Assignment 1
According to the Inspect Photos notebook, which tables make up the Unsplash dataset?
Assignment 2
Reproduce the part of the Inspect Photos notebook that starts with the words containing "# This code" and ends with "pd.concat(subsets, axis=0, ignore_index=True)".

Text
>>>

# Inspect Photos

This notebook allows you to get a quick overview of the key attributes associated with a photo in the Unsplash dataset. It aggregates some key features from all 5 tables in the dataset (`photos`, `keywords`, `collections`, `conversions` and `colors`).

## Load all data

In [1]:
import numpy as np
import pandas as pd
import glob

# This code is adapted from the examples provided with the datase
path = './unsplash-dataset/lite/'
documents = ['photos', 'keywords', 'collections', 'conversions', 'colors']
datasets = {}

for doc in documents:
    files = glob.glob(path + doc + ".tsv*")

    subsets = []
    for filename in files:
        df = pd.read_csv(filename, sep='\t', header=0)
        subsets.append(df)

    datasets[doc] = pd.concat(subsets, axis=0, ignore_index=True)

<<<

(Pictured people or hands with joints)
>>>

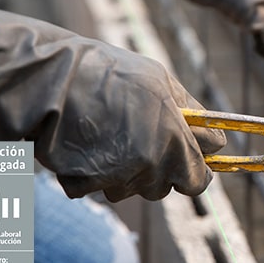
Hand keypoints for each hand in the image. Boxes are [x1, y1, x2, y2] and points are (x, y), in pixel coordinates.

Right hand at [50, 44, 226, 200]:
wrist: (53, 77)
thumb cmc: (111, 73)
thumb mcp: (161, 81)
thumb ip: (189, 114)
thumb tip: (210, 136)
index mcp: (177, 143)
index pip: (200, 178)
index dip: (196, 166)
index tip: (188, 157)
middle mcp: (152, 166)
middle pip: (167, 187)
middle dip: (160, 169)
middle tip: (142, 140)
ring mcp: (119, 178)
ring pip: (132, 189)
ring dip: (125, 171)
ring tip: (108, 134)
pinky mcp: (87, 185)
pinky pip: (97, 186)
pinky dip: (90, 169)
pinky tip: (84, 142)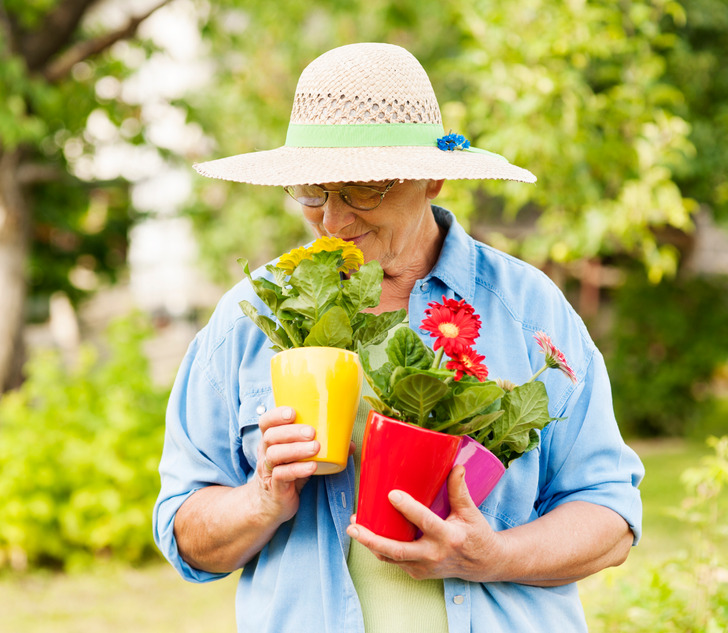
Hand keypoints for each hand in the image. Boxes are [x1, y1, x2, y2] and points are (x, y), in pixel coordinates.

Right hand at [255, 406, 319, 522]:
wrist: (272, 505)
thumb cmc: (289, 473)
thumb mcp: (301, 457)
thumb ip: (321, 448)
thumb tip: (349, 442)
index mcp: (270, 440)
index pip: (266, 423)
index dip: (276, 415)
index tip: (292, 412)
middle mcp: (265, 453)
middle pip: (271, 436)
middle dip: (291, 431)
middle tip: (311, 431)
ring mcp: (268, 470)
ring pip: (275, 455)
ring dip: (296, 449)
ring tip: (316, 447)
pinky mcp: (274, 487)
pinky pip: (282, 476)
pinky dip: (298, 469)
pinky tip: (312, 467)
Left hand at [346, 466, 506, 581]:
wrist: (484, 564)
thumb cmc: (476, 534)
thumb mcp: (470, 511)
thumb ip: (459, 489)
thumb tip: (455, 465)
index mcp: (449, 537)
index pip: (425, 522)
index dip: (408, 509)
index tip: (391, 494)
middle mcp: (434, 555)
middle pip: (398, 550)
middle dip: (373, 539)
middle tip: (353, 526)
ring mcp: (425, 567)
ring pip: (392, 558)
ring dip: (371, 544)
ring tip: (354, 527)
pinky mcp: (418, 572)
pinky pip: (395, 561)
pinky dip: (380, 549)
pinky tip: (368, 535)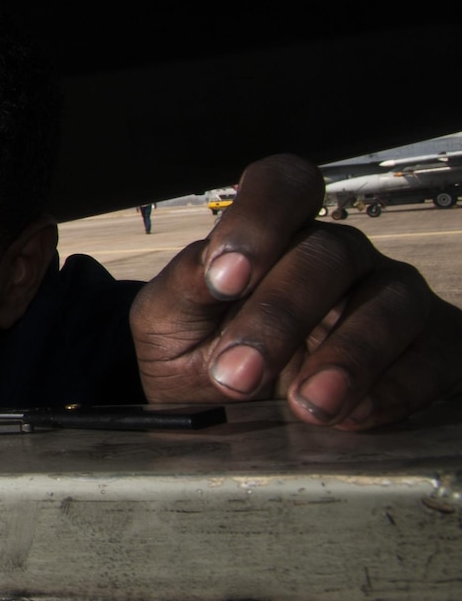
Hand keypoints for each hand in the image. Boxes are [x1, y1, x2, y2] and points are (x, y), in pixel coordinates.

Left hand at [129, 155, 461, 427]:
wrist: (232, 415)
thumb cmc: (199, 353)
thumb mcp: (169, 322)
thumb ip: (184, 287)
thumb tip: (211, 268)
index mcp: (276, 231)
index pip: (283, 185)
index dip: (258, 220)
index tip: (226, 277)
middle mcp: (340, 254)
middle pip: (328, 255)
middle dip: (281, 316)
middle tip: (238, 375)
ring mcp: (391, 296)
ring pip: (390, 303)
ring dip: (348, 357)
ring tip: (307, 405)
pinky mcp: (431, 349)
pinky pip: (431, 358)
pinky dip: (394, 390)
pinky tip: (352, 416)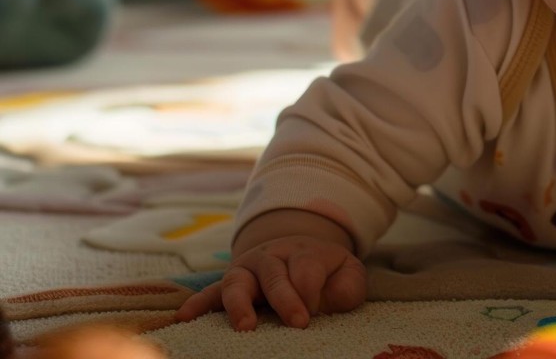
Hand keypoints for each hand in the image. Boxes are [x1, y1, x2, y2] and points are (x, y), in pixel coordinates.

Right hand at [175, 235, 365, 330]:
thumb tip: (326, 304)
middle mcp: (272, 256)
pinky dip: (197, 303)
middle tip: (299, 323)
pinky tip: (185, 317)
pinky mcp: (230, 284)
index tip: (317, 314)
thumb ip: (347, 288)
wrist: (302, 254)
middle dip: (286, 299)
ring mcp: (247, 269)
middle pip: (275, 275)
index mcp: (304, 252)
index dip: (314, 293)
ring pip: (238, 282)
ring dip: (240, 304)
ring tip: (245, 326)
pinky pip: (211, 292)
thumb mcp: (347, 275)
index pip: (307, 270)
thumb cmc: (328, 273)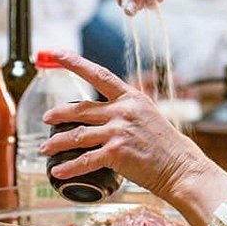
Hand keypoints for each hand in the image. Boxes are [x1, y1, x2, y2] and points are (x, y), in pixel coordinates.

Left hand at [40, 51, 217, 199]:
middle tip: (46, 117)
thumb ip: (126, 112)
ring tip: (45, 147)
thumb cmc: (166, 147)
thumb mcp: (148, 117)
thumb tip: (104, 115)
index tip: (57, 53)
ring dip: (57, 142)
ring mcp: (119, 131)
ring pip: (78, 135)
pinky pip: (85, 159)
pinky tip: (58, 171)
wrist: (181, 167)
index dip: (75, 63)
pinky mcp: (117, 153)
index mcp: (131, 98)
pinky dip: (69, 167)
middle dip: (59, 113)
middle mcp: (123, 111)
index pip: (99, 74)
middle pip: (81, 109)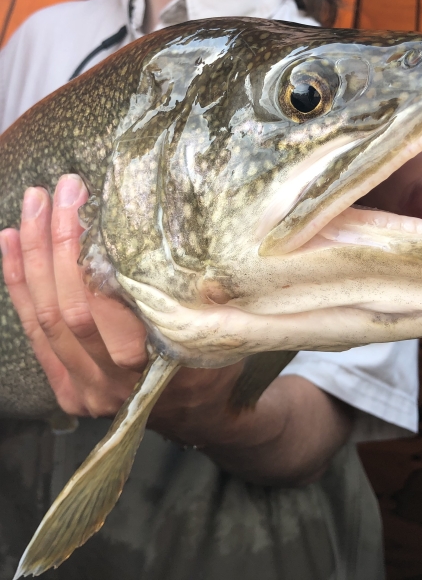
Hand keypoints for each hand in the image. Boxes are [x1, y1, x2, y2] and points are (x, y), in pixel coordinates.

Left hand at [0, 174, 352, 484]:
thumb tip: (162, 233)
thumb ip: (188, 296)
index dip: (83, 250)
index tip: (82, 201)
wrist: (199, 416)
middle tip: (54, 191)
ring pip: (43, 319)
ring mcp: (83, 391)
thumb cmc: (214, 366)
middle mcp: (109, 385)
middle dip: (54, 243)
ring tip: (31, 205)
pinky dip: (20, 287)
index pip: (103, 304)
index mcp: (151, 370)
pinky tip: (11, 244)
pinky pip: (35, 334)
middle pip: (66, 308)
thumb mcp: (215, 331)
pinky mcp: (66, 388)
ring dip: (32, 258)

<<<

Task answer 1
The five tables are photos, keywords, collections, conversions and colors.

Task answer 2
# This code is adapted from the examples provided with the datase
path = './unsplash-dataset/lite/'
documents = ['photos', 'keywords', 'collections', 'conversions', 'colors']
datasets = {}

for doc in documents:
    files = glob.glob(path + doc + ".tsv*")

    subsets = []
    for filename in files:
        df = pd.read_csv(filename, sep='\t', header=0)
        subsets.append(df)

    datasets[doc] = pd.concat(subsets, axis=0, ignore_index=True)